However, these methods unintentionally cause a significant drop in output diversity (called mode collapse).
When an LLM collapses to a mode, it starts favoring a narrow set of predictable or stereotypical responses over other outputs.
According to a paper, mode collapse happens because the human preference data used to train the LLM has a hidden flaw called typicality bias.
Here’s how this happens:
Annotators are asked to rate different responses from an LLM, and later, the LLM is trained using a reward model that learns to mimic these human preferences.
However, it is observed that annotators naturally tend to favor answers that are more familiar, easy to read, and predictable. This is the typicality bias. So even if a new, creative answer is just as good (or correct) as a common one, the human’s preference often leans toward the common one.
Due to this, the reward model boosts responses that the original (pre-aligned) model already considered likely.
This aggressively sharpens the LLM’s probability distribution, collapsing the model’s creative output to one or two dominant, highly predictable responses.
That said, this is not an irreversible effect, and the LLM still has two personalities after alignment:
The original model that learned the rich possibilities during pre-training.
The safety-focused, post-aligned model [to mention again, due to typicality bias, it had been unintentionally suppressed to strongly favor the most predictable response]
Verbalized sampling (VS) solves this.
It is a training-free prompting strategy introduced to circumvent mode collapse and recover the diverse distribution learned during pre-training.
The core idea of verbalized sampling is that the prompt itself acts like a mental switch.
When you directly prompt “Tell me a joke”, the aligned personality immediately takes over and outputs the most reinforced answer.
But in verbalized sampling, you prompt it with “Generate 5 responses with their corresponding probabilities. Tell me a joke.”
In this case, the prompt does not request an instance, but a distribution.
This causes the aligned model to talk about its full knowledge and is forced to utilize the diverse distribution it learned during pre-training.

- _LISTED RECORDS_:
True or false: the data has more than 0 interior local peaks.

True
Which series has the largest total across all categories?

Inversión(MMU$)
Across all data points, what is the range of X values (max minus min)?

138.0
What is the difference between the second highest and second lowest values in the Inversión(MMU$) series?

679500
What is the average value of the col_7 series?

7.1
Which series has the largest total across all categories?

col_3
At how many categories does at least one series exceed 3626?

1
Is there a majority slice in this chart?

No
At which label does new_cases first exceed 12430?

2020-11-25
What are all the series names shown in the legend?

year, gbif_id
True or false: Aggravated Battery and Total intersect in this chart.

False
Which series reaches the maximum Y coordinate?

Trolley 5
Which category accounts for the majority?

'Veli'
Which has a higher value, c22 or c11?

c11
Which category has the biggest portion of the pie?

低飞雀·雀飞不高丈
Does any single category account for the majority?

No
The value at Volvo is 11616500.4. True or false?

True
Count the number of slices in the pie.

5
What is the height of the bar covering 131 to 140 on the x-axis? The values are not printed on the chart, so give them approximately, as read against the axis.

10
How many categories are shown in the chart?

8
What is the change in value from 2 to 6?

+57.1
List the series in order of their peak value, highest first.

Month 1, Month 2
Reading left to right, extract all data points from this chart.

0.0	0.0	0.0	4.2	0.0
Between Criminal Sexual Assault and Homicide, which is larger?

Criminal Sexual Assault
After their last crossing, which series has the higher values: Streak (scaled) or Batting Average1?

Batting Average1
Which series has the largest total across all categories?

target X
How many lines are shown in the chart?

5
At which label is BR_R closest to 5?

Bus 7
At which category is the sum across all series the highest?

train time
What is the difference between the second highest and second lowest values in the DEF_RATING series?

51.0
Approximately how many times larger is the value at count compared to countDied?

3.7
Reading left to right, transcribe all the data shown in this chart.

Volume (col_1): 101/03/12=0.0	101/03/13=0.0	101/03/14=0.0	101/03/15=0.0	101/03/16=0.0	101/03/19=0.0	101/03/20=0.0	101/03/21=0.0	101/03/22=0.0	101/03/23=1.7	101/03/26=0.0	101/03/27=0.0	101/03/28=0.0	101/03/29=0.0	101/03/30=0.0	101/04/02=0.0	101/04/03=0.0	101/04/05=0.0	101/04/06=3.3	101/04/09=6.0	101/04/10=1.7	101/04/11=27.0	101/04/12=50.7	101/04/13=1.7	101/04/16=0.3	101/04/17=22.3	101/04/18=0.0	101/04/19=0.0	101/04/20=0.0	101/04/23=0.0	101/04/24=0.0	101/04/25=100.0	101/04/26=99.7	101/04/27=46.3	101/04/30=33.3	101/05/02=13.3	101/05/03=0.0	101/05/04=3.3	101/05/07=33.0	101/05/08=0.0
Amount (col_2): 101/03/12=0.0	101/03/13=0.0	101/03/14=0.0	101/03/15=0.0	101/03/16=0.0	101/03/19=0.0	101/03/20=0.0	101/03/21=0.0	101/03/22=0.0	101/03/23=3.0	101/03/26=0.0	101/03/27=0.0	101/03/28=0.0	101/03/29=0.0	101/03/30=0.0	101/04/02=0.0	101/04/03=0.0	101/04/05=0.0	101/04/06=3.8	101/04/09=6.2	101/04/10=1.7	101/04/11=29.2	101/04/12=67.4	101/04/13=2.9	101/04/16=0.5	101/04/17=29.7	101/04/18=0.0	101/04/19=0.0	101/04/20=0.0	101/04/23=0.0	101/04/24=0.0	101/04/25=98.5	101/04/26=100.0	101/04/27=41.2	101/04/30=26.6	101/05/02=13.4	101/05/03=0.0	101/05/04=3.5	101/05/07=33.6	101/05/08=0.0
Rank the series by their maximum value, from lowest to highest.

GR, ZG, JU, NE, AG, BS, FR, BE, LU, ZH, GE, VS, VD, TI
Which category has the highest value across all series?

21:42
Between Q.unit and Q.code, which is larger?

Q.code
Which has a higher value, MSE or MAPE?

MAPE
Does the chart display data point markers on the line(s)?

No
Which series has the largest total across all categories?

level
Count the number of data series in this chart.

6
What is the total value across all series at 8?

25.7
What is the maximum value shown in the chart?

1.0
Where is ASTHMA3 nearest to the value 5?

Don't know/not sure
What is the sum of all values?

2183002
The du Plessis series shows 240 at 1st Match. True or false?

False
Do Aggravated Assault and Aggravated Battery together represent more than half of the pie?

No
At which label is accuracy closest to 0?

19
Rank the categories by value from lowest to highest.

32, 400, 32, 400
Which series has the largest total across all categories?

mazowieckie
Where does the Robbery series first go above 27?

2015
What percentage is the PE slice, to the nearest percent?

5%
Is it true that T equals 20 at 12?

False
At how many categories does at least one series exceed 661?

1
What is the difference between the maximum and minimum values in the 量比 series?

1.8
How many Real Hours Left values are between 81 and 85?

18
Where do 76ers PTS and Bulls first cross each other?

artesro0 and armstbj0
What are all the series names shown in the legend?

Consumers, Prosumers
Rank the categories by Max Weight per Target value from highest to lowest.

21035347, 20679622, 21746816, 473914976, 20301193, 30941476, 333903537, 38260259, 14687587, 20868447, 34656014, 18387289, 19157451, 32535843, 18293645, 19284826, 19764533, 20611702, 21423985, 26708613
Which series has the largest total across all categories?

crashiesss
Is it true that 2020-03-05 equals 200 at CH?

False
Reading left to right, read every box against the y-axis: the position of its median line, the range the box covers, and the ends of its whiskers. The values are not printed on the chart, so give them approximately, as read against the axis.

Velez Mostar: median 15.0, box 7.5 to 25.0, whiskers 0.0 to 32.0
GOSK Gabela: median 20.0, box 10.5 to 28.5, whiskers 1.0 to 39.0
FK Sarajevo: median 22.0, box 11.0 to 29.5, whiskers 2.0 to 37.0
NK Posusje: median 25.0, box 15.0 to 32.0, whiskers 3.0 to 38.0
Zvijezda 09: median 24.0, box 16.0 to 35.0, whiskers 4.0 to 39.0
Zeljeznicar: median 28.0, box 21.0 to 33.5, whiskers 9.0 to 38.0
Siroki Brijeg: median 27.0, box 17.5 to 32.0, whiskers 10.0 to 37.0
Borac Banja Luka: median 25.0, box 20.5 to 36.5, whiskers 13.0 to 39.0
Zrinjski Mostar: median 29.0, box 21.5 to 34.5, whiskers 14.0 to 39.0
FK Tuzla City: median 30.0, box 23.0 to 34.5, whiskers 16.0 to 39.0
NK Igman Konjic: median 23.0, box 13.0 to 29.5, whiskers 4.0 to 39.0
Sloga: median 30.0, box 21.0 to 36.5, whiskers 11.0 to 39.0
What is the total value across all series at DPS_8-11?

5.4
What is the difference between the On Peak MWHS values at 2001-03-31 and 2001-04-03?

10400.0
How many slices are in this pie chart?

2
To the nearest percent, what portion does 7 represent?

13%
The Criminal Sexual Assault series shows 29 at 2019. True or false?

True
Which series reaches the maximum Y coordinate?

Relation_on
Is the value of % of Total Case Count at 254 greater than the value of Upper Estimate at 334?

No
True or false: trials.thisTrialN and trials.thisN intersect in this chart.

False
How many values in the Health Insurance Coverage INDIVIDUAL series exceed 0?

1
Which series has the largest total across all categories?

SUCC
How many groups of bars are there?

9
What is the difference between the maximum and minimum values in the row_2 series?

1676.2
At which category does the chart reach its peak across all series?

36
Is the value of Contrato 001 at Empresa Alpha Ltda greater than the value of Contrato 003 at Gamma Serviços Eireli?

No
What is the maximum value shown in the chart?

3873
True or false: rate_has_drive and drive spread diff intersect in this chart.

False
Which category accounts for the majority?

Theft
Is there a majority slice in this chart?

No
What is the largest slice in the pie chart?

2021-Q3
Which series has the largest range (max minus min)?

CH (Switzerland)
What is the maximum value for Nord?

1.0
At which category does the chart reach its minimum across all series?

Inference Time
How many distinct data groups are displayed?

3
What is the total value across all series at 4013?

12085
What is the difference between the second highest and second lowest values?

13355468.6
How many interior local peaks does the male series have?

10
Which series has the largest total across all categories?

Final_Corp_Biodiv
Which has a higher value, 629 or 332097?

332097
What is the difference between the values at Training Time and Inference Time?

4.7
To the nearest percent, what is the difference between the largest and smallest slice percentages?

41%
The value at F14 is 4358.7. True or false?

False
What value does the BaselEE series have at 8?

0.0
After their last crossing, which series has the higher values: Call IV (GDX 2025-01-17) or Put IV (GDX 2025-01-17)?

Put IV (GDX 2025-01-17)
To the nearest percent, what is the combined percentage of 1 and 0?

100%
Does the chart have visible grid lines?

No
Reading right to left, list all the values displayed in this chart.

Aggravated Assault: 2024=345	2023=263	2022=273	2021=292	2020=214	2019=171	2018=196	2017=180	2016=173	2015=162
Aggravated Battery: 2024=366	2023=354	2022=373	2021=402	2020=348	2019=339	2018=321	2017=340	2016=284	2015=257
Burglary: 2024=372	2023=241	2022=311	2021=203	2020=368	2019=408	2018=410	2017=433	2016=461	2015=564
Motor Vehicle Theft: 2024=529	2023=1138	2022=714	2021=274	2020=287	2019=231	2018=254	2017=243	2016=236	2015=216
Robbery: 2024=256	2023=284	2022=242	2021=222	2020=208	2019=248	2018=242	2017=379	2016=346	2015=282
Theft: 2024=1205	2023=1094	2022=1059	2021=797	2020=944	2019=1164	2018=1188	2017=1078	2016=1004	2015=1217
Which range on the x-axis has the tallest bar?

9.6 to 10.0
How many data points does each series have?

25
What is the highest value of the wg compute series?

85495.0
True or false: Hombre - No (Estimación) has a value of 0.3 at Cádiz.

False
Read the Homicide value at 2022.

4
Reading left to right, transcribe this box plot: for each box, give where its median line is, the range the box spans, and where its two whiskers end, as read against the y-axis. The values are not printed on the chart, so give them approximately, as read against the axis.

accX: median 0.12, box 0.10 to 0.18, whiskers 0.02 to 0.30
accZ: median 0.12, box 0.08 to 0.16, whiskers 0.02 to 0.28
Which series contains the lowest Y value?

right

- _TASK TO CARRY OUT_: In the passage on mode collapse, what is the name for annotators' natural tendency to prefer familiar, easy-to-read, predictable answers?

- _WRITTEN ANSWER_: Typicality bias.